----- EXTRACT

AB 802 directs county juvenile justice commissions — or community-based organizations they partner with — to conduct a survey at least once every 24 months of people under 26 who are confined in county juvenile halls, camps, and similar facilities, to determine whether youth experience chronic or frequent hunger and to evaluate access to food, meal time adequacy, and food quality. If survey findings show frequent or chronic hunger, the commission must make recommendations to change county policy and the results and recommendations must be posted online; counties must also publish any remedial steps on their probation department websites.
The bill builds public accountability into juvenile confinement by turning self-reported nutrition data into an official, recurring diagnostic. It also places explicit financial responsibility for addressing identified food needs on counties, creates a duty for commissions to translate survey findings into policy recommendations, and triggers potential state reimbursement procedures for local costs if the Commission on State Mandates finds a state mandate.
At a Glance
What It Does
AB 802 requires juvenile justice commissions (or a local CBO working with them) to run a survey of confined youth at least every 24 months that asks about hunger frequency, access to food between meals, meal time adequacy, and food quality. If surveys show youth are often or chronically hungry, the commission must recommend policy changes and the county must post any corrective actions publicly.
Who It Affects
County juvenile justice commissions, county probation departments that run juvenile facilities, community-based organizations that may administer surveys, county food vendors and meal contractors, and the population of youth younger than 26 confined in county facilities.

----------
----- DATA UNDER STUDY

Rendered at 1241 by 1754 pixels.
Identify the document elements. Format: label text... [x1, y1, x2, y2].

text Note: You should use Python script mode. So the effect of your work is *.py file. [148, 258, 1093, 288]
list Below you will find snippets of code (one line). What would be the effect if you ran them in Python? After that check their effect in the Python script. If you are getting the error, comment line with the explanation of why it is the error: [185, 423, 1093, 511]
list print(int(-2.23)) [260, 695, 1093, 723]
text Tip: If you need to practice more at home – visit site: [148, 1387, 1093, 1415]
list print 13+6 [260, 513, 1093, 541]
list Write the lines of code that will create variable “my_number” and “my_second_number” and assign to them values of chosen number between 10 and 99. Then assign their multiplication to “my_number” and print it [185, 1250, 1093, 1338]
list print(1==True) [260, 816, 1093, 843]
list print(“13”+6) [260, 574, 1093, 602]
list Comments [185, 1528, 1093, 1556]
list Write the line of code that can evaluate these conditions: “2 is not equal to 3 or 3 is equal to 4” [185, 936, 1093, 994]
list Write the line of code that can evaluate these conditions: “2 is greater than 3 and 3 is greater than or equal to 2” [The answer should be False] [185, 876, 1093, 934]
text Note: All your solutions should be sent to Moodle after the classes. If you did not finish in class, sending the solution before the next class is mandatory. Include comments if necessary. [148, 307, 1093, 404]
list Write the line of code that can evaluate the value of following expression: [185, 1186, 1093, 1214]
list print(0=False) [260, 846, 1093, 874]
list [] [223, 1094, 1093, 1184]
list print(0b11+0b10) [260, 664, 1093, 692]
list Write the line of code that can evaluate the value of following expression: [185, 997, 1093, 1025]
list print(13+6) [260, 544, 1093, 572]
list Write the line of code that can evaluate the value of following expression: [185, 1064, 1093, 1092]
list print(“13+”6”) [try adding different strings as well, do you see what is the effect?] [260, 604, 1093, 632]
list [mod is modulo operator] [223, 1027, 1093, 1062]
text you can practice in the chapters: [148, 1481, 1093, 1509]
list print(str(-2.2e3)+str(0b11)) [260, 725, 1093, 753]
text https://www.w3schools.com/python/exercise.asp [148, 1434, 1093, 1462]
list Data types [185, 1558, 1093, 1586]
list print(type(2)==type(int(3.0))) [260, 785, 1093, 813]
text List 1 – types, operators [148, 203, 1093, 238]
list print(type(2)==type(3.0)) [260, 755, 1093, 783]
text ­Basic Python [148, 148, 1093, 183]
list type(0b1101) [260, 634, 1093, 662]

----------

> _ASSIGNED TASK A_: Copy the passage of the AB 802 summary from "The bill builds" up to and including "corrective actions publicly.".
> _ASSIGNED TASK B_: For each statement, say whether it agrees with the AB 802 summary, and quote the words that decide it. (i) The survey must be conducted at least once every 24 months. (ii) The survey covers people under 21 who are confined in county facilities. (iii) Counties must publish remedial steps on their probation department websites.
The lines above play no part in this.

> _YOUR RESPONSE A_:
The bill builds public accountability into juvenile confinement by turning self-reported nutrition data into an official, recurring diagnostic. It also places explicit financial responsibility for addressing identified food needs on counties, creates a duty for commissions to translate survey findings into policy recommendations, and triggers potential state reimbursement procedures for local costs if the Commission on State Mandates finds a state mandate.
At a Glance
What It Does
AB 802 requires juvenile justice commissions (or a local CBO working with them) to run a survey of confined youth at least every 24 months that asks about hunger frequency, access to food between meals, meal time adequacy, and food quality. If surveys show youth are often or chronically hungry, the commission must recommend policy changes and the county must post any corrective actions publicly.

> _YOUR RESPONSE B_:
(i) Yes: "at least once every 24 months"
(ii) No: "people under 26 who are confined in county juvenile halls, camps, and similar facilities"
(iii) Yes: "counties must also publish any remedial steps on their probation department websites"